[PROVIDED PASSAGE]
● ● ●

Strangers in a Strange Land

“You shall not oppress a stranger, for you know the heart of a stranger: You were strangers in the land of Egypt” (Exodus 23:9).

The Passover service reminds Jews that once we were slaves in Egypt. We also remember that not so long ago, millions of us were herded into concentration camps to be tortured, worked, or poisoned to death. These memories should encourage us to feel empathy for the people who are currently suffering under cruel regimes.

Most Americans are now aware that the Trump administration is a consistently cruel regime. Some of the meanest people Trump could find are running our government. Times are hard, and about to get harder, for anybody with little money. For immigrants, life has become not just hard but terrifying. Not much prevents ICE from disappearing any of them into some hellhole in El Salvador for no reason at all.

Jews left Egypt because Pharaoh had made life unbearable for us. But after our miraculous escape into the desert, some missed their old homes, especially the pomegranates and figs. We were free, but the migrant life brought us a new set of troubles. Few people leave home if they don’t have to. We love the landscapes, people, and communities where we grew up. If we can stay home and make a living in peace, that’s what most of us prefer to do. But if staying home means that our families are subject to violence, extreme poverty, or other forms of oppression, sometimes we have to leave.

● ● ●

[GIVEN EXERCISE]
Extend the essay on Passover memory and empathy for immigrants, starting right after its final sentence.

[AVAILABLE DATA]

● ● ●

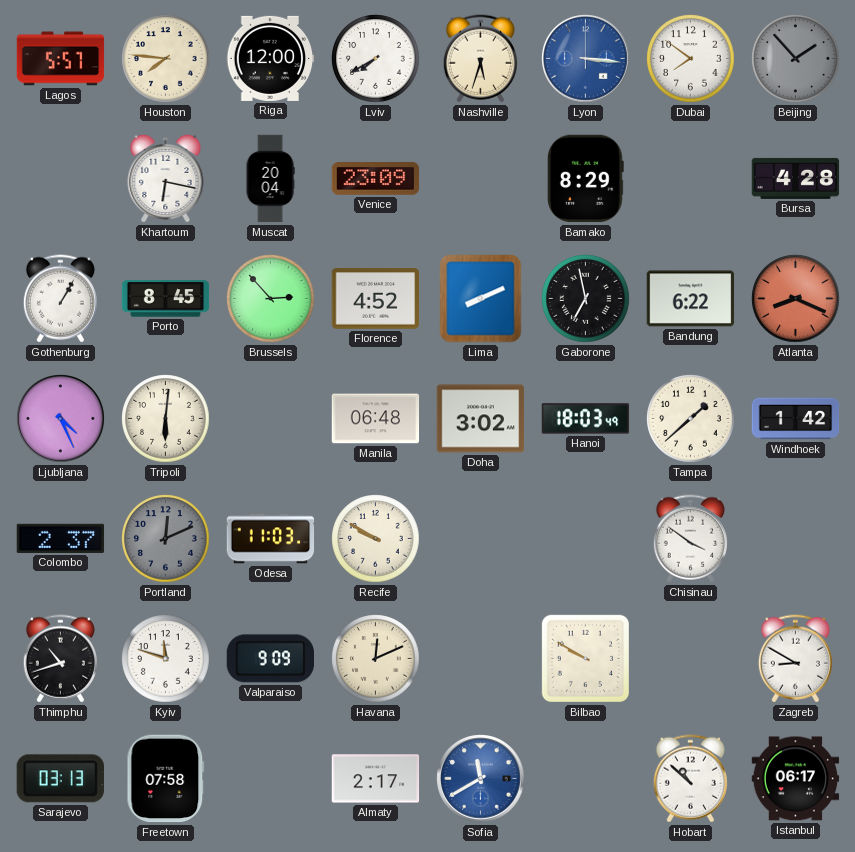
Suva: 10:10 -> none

● ● ●

[REPLY TO THE TASK]
According to the Economic Policy Institute, there were around 48 million immigrants in the USA in 2022. Some came because their relatives were here and could find jobs for them, or to study at our great universities. However, many of them were fleeing terrible conditions in their home countries. They had to leave. They crossed deserts, rivers, and mountain ranges to get to this country, where they hoped to be able to live in peace.

Immigrants look for work in sectors where there are labor gaps, in agriculture, health care, or construction. They include doctors and software engineers as well as farm workers and care providers. Together, they generated $4.6 trillion in economic output in 2022. Often they pay taxes without gaining the benefits citizens expect from the government. Without their youth and vigor, our country would not be able to support our aging population as it retires. We owe them a lot.

In addition to what US citizens gain in needed labor and new business ventures, we get a range of wonderful new food and music to enrich our lives. Anybody who visits a major city in the US can find and enjoy nearly every culture in the world. This has always been part of why most of us love this country: everybody is here. People from Iran and Iraq, China and Japan, Russia and Ukraine, manage to live together in America. Within a generation, they are as American as it gets.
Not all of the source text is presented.